:: Tarea a realizar ::
Responda brevemente, a partir del texto sobre Hanif Kureishi:
(a) ¿Qué estudió Kureishi y en qué universidad?
(b) ¿Qué premio ganó su primer guion teatral y en qué año?
(c) ¿Quién dirigió la serie de televisión basada en El buda de los suburbios y qué cadena la produjo?

Revista de ArteS
Buenos Aires- Argentina
N° 23
Nov./ Dic. 2010

Metallic-Art

Metallic-Art

 
INDICE TEMATICO GRAL.

 

Narrativa británica actual

Hanif Kureishi  (Gran Bretaña, 1954)

Sus obras suelen tratar temas como la sexualidad, el racismo, la inmigración y la búsqueda de la identidad

Novelista, autor teatral y guionista cinematográfico británico, hijo de madre inglesa y padre paquistaní. Estudió filosofía en la Universidad de Londres.
Su primer guión teatral, La madre patria, ganó el premio de la Thames Television en 1980, lo que propició su nombramiento como autor fijo del teatro Royal Court. Frontera (1981), Afueras (1981), Aves de paso (1983) y Duerme conmigo (1999). Esta última, que cuenta la historia del salvaje ataque racista de dos blancos residentes en el sur de Londres, atrajo la atención de la crítica. Fue, sin embargo, su primera película como guionista, Mi hermosa lavandería (1986), dirigida por Stephen Frears, la que le llevó al primer plano de la actualidad. En los guiones que siguieron a éste, entre los que se cuentan Sammy y Rosie se lo montan (1987) y Londres me mata (1991), Kureishi desarrolla los temas que le han caracterizado: la dificultad de las relaciones interraciales, deterioradas por prejuicios culturales, los efectos desmoralizantes de la vida en las ciudades y la efímera posibilidad de crear, bajo una forma u otra, arte, el gran remedio para esos males.Todas sus obsesiones se reúnen en su novela El buda de los suburbios (1990), que constituyó la base para una serie de televisión de cuatro episodios, dirigida por el propio autor y producida por la BBC. Sus novelas más recientes son El álbum negro (1995), Intimidad (1998), llevada al cine en 2000 por Patrice Chéreau (quien obtendría el Oso de Oro del Festival de Berlín por este trabajo) y El regalo de Gabriel (2001). En 1997 publicó un primer volumen de relatos cortos, Amor en tiempos tristes, y un segundo en 1999, Siempre es medianoche.

 

El buda de los suburbios

(fragmento)

(...) No tenían elección. Ted y Jean se fueron agachando lentamente. Quizá hacía muchos años que tía Jean no estaba tan cerca del suelo, salvo cuando se daba un trompazo de puro borracha. Saltaba a la vista que no se esperaban una velada tan devota, con todo el mundo sentado alrededor de papá con cara de admiración. Luego lo íbamos a pasar mal, de eso no cabía duda.

:: Registros proporcionados ::

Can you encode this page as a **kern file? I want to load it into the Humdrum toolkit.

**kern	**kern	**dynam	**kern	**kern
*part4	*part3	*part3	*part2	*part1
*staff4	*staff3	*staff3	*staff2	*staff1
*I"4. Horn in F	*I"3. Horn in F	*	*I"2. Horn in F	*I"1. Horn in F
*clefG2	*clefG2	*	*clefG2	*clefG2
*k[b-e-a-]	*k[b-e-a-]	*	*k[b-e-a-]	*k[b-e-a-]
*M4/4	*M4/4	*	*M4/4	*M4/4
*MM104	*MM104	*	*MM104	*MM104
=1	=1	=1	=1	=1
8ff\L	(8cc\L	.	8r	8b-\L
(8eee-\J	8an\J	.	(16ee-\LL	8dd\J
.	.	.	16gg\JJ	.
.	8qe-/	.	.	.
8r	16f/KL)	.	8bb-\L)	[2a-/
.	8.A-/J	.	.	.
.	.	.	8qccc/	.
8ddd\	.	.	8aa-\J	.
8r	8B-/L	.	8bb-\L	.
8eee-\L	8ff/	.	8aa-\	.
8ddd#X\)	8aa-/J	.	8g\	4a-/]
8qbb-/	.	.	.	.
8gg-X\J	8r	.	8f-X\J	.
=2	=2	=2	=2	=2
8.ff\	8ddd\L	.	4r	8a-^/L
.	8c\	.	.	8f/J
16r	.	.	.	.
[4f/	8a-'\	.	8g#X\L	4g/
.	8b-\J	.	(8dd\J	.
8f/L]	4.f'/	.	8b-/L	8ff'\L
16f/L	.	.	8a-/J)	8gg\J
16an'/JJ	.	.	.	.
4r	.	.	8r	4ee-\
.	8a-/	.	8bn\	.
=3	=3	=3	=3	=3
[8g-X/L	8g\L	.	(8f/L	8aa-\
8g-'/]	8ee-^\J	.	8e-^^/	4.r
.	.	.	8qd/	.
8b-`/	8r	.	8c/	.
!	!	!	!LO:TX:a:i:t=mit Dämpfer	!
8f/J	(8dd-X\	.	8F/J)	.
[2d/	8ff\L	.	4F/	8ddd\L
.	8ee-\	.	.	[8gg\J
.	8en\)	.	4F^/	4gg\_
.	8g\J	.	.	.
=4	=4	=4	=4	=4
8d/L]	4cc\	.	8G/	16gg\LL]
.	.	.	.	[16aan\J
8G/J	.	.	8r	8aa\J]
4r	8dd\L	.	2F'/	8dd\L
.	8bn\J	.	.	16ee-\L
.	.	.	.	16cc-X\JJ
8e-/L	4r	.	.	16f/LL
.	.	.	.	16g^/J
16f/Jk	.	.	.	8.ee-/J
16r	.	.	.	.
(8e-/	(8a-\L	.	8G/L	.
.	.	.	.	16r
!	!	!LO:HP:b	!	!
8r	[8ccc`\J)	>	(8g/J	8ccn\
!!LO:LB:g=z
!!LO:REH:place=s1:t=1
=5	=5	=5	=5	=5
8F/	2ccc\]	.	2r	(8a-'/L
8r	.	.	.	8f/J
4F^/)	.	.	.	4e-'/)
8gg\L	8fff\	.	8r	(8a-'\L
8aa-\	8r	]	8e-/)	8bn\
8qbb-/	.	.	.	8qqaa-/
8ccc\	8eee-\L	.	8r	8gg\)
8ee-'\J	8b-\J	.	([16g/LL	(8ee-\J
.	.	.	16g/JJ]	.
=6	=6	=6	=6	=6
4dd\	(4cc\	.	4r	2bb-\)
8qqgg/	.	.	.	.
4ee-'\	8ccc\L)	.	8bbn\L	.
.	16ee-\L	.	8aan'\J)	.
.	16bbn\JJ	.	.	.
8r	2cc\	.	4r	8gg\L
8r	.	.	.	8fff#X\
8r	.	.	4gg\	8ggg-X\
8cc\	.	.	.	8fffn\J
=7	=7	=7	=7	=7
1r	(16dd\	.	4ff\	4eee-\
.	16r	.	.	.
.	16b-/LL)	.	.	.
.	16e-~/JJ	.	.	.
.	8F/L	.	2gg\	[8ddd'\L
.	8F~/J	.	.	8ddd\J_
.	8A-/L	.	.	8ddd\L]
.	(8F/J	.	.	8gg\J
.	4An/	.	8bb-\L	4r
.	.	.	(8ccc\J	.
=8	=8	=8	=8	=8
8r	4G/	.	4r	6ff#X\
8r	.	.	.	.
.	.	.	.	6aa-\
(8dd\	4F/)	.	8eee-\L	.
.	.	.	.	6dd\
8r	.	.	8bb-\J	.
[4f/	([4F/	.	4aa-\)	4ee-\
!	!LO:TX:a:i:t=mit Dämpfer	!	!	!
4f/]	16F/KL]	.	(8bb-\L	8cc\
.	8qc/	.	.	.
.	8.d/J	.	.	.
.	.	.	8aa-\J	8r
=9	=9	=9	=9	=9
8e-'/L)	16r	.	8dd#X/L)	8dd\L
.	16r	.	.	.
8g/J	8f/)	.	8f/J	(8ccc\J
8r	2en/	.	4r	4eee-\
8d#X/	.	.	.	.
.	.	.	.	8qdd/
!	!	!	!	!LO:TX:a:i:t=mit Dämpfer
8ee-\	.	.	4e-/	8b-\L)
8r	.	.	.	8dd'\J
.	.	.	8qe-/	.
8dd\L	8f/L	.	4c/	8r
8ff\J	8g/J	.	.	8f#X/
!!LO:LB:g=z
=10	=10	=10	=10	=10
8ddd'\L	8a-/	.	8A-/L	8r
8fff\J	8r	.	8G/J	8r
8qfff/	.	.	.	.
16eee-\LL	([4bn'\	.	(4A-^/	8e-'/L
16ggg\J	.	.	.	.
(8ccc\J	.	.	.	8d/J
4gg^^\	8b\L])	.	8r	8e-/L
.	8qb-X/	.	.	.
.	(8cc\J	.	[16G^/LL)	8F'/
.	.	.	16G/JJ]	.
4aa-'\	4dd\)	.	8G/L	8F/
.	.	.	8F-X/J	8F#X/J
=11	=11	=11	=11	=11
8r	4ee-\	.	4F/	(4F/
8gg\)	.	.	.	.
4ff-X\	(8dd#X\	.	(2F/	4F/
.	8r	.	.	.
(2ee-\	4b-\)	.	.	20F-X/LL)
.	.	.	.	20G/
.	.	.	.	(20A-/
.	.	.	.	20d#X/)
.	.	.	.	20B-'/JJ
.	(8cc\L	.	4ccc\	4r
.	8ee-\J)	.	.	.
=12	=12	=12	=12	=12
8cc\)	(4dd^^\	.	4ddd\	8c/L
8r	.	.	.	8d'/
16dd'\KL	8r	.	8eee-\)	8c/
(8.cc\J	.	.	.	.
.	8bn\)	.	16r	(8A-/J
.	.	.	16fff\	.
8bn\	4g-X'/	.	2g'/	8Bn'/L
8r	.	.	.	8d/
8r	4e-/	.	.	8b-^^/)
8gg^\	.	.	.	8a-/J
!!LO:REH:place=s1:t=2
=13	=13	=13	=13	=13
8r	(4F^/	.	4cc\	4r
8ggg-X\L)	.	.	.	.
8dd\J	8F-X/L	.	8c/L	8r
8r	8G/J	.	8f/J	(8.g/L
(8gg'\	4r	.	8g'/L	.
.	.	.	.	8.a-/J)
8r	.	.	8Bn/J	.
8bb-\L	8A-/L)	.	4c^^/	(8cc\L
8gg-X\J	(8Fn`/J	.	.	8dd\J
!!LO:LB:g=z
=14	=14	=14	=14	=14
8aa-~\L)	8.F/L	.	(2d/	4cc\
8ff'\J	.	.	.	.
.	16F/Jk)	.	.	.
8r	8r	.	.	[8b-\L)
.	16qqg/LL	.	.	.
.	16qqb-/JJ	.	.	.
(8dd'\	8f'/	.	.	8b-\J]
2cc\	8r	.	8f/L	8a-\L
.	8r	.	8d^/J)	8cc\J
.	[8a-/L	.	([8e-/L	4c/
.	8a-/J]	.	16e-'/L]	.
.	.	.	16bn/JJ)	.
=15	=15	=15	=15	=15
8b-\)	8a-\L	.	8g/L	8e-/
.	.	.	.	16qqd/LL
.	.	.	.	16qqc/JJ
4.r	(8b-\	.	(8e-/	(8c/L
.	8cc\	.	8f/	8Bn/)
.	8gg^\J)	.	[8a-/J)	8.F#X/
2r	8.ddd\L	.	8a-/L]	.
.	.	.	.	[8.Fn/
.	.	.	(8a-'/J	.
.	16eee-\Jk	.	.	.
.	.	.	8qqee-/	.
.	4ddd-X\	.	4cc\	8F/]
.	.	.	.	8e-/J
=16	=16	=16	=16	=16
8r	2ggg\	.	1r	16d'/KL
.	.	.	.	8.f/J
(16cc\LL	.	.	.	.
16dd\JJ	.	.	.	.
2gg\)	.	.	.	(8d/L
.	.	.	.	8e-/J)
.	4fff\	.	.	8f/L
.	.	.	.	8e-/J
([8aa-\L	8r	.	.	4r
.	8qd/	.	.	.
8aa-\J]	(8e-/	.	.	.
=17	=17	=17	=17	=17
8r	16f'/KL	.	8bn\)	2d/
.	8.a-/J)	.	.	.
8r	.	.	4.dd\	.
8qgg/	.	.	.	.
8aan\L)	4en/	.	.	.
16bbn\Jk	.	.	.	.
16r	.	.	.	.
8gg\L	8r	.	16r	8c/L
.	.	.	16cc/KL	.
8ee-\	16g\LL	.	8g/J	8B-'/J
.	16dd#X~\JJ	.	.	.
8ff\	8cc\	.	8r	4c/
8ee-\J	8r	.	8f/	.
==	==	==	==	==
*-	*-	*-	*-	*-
...
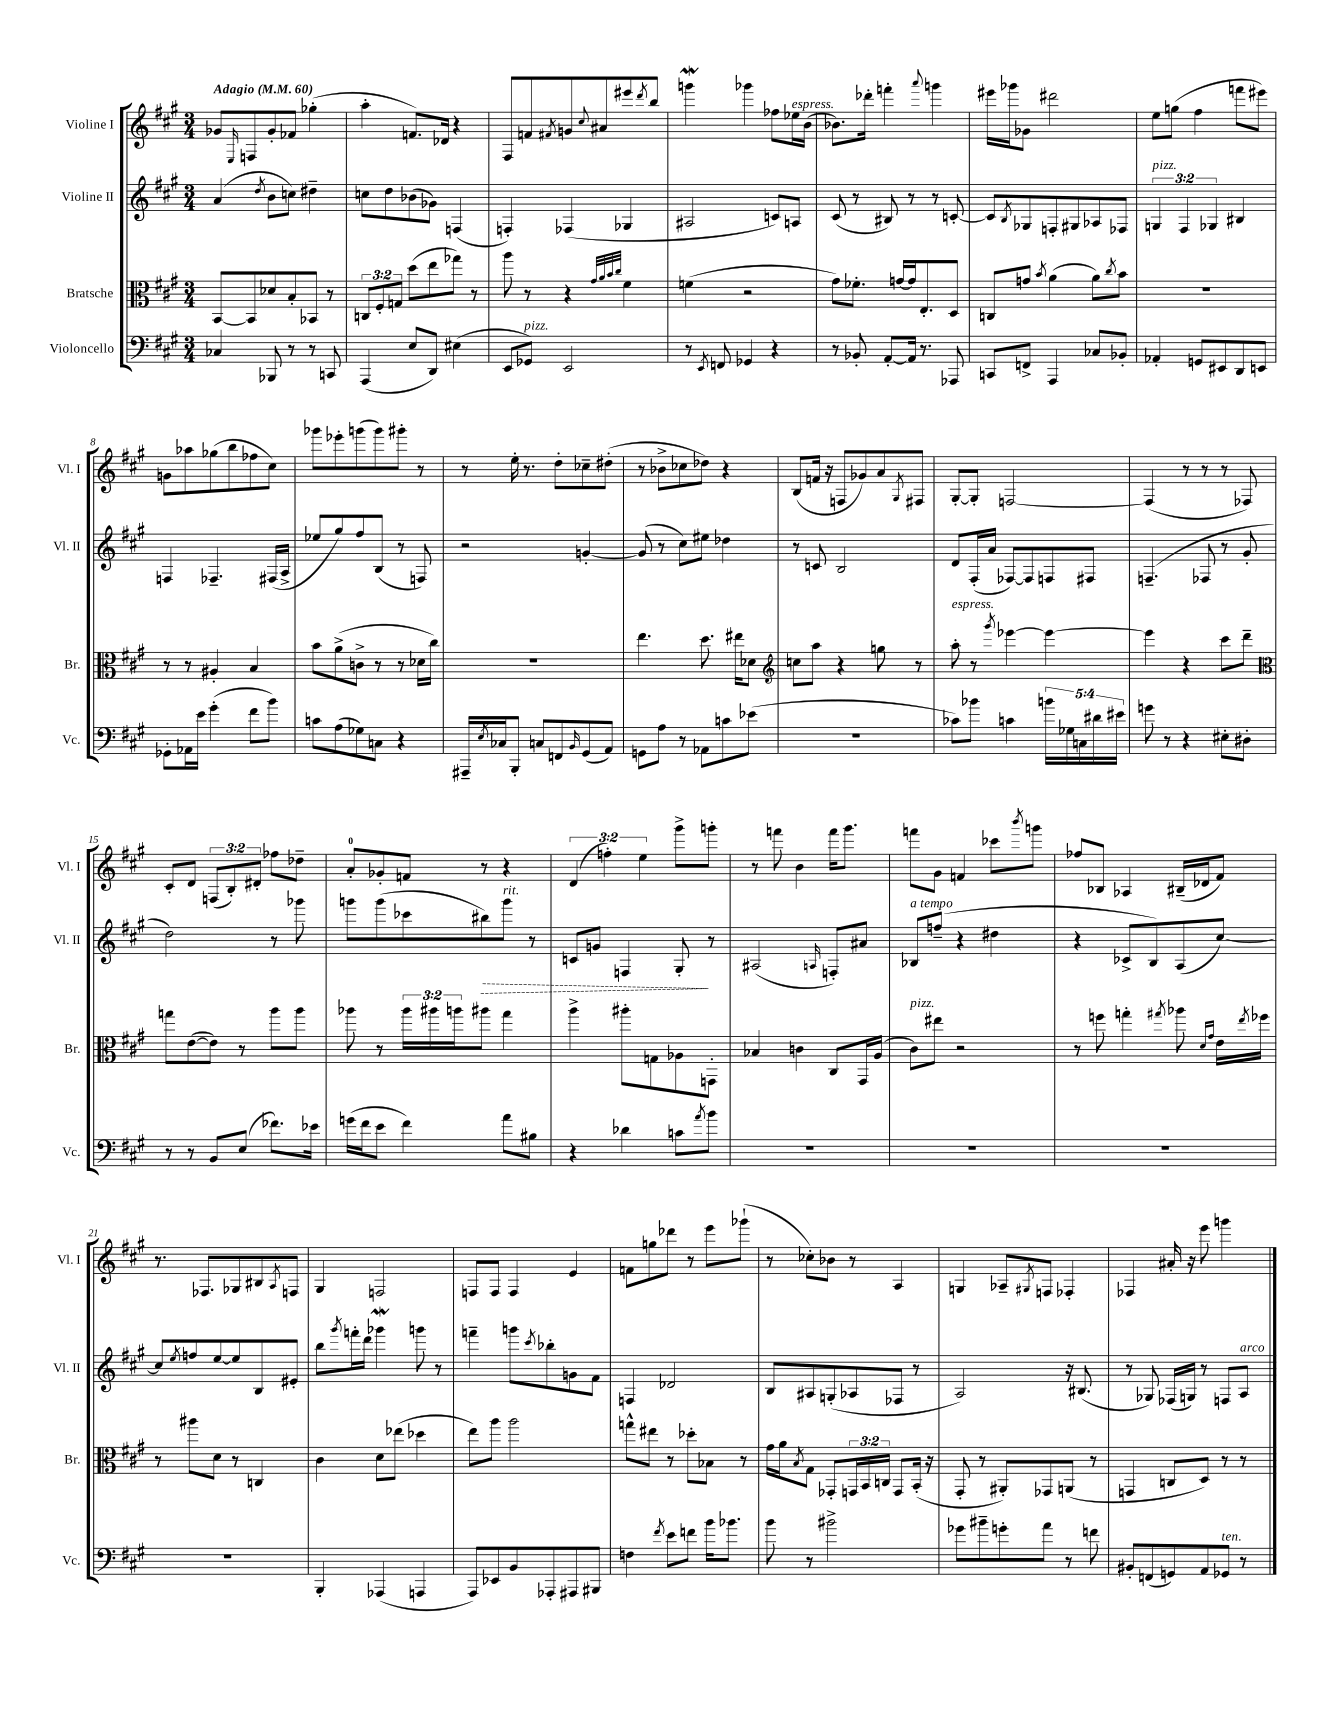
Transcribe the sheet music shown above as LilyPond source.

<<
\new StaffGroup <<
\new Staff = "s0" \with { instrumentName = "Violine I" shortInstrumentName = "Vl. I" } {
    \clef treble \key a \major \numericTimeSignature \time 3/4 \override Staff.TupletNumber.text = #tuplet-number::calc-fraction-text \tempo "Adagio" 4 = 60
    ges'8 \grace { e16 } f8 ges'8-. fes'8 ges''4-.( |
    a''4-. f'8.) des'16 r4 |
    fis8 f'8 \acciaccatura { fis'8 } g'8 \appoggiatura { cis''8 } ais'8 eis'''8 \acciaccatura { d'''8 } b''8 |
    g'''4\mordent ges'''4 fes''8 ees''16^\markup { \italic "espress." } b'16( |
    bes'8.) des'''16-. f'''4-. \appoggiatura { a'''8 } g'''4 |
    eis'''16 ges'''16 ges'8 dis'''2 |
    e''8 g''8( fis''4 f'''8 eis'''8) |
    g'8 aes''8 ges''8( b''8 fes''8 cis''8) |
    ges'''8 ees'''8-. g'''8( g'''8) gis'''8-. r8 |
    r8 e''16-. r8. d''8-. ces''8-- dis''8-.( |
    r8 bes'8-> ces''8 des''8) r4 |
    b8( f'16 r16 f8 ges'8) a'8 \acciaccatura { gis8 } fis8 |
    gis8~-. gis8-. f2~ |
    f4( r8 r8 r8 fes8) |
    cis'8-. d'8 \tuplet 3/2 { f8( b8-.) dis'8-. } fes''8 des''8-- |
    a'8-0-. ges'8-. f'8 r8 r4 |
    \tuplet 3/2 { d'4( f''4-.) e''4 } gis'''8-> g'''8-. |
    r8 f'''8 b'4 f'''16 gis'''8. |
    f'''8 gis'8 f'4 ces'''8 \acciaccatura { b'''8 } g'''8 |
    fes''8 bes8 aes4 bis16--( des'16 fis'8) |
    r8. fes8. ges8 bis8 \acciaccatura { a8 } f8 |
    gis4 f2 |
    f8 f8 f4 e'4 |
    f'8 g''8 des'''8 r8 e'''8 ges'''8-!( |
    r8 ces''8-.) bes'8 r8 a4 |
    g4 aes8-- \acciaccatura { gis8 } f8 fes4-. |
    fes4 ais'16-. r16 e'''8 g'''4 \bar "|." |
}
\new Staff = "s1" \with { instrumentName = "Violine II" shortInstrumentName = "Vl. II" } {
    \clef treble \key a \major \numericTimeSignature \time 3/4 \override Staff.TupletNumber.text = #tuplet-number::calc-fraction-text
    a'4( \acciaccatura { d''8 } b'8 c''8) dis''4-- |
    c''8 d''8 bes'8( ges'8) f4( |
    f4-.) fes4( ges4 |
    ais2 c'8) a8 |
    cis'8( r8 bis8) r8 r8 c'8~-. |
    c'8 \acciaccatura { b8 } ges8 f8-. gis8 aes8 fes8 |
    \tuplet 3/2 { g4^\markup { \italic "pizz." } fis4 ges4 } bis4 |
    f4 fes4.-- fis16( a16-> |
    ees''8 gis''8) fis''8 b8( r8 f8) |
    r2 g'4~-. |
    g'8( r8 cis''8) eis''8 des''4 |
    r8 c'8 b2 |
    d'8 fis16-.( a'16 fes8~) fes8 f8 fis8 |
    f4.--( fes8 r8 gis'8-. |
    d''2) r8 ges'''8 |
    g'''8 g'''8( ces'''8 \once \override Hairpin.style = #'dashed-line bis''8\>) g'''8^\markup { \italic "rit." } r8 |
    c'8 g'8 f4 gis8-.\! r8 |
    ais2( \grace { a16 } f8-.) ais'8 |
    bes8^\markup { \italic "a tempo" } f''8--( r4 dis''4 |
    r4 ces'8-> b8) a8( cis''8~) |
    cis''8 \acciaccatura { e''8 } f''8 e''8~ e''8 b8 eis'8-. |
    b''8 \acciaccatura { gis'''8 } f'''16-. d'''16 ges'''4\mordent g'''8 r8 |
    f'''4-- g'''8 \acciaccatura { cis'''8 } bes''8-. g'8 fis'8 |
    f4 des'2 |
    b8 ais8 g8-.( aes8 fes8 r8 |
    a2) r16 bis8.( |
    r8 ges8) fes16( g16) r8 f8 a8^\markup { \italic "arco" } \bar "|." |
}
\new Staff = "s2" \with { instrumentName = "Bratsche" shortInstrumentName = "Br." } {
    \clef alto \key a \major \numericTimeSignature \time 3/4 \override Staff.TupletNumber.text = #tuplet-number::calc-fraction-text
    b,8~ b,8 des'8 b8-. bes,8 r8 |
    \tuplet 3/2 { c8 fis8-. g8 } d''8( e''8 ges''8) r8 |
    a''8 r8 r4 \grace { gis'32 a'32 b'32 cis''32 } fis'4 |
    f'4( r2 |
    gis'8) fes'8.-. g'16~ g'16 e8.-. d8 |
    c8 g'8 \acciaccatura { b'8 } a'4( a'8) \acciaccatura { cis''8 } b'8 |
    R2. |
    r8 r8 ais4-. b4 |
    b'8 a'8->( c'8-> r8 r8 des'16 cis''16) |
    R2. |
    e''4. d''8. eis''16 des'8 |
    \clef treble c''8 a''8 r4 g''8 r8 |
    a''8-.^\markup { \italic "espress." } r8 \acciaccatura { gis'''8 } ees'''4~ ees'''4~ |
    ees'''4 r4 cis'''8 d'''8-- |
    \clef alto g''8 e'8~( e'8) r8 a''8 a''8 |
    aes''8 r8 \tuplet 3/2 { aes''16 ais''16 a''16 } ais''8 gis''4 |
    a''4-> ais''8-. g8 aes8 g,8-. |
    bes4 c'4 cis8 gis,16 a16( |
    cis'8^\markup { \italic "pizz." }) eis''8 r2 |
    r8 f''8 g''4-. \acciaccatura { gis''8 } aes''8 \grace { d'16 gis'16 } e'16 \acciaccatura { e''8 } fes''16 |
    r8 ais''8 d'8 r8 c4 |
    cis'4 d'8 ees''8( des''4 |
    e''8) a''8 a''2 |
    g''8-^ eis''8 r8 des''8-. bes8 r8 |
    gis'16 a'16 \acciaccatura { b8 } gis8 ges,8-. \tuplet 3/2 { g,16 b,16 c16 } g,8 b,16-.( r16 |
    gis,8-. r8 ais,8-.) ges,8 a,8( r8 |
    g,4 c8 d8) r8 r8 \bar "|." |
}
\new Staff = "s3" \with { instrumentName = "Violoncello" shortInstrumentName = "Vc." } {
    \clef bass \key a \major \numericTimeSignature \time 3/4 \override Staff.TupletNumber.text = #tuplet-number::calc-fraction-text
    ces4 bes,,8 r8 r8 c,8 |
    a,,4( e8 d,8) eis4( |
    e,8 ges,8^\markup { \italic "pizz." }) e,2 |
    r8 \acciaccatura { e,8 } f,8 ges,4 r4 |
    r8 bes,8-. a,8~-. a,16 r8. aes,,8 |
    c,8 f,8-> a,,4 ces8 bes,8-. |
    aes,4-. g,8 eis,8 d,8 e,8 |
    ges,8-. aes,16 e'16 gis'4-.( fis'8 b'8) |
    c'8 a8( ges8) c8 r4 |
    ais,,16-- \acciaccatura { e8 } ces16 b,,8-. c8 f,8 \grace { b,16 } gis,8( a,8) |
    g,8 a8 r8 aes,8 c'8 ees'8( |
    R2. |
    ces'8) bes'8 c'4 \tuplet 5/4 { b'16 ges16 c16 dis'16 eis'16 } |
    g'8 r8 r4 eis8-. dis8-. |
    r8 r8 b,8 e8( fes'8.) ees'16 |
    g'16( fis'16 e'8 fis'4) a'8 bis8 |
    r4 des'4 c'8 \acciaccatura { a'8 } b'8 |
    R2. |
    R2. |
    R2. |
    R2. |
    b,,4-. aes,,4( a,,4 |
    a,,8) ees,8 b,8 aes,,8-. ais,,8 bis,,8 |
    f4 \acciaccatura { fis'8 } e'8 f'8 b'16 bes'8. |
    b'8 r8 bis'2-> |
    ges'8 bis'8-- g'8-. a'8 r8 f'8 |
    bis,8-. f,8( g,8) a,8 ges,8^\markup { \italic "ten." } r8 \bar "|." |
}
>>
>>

:: Respuesta ::
(a) Filosofía, en la Universidad de Londres.
(b) El premio de la Thames Television, en 1980.
(c) La dirigió el propio autor y la produjo la BBC.